THE TASK | Put every line of text read from the items below into a Markdown table with the columns No. and Text, numbering each row and skipping blank lines. Leave the pictures out.

DATA SUPPLIED |

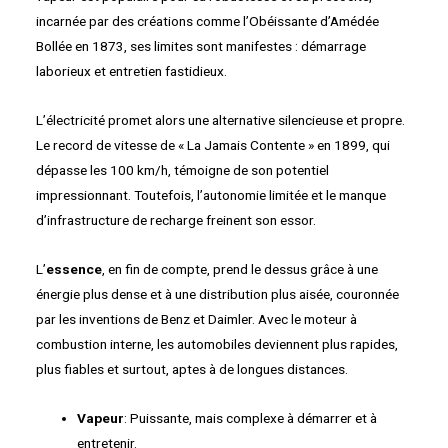
incarnée par des créations comme l’Obéissante d’Amédée
Bollée en 1873, ses limites sont manifestes : démarrage
laborieux et entretien fastidieux.
L’électricité promet alors une alternative silencieuse et propre.
Le record de vitesse de « La Jamais Contente » en 1899, qui
dépasse les 100 km/h, témoigne de son potentiel
impressionnant. Toutefois, l’autonomie limitée et le manque
d’infrastructure de recharge freinent son essor.
L’
essence
, en fin de compte, prend le dessus grâce à une
énergie plus dense et à une distribution plus aisée, couronnée
par les inventions de Benz et Daimler. Avec le moteur à
combustion interne, les automobiles deviennent plus rapides,
plus fiables et surtout, aptes à de longues distances.
Vapeur
: Puissante, mais complexe à démarrer et à
entretenir.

EXERCISE SOLUTION |
| No. | Text |
|---|---|
| 1 | incarnée par des créations comme l’Obéissante d’Amédée |
| 2 | Bollée en 1873, ses limites sont manifestes : démarrage |
| 3 | laborieux et entretien fastidieux. |
| 4 | L’électricité promet alors une alternative silencieuse et propre. |
| 5 | Le record de vitesse de « La Jamais Contente » en 1899, qui |
| 6 | dépasse les 100 km/h, témoigne de son potentiel |
| 7 | impressionnant. Toutefois, l’autonomie limitée et le manque |
| 8 | d’infrastructure de recharge freinent son essor. |
| 9 | L’ |
| 10 | essence |
| 11 | , en fin de compte, prend le dessus grâce à une |
| 12 | énergie plus dense et à une distribution plus aisée, couronnée |
| 13 | par les inventions de Benz et Daimler. Avec le moteur à |
| 14 | combustion interne, les automobiles deviennent plus rapides, |
| 15 | plus fiables et surtout, aptes à de longues distances. |
| 16 | Vapeur |
| 17 | : Puissante, mais complexe à démarrer et à |
| 18 | entretenir. |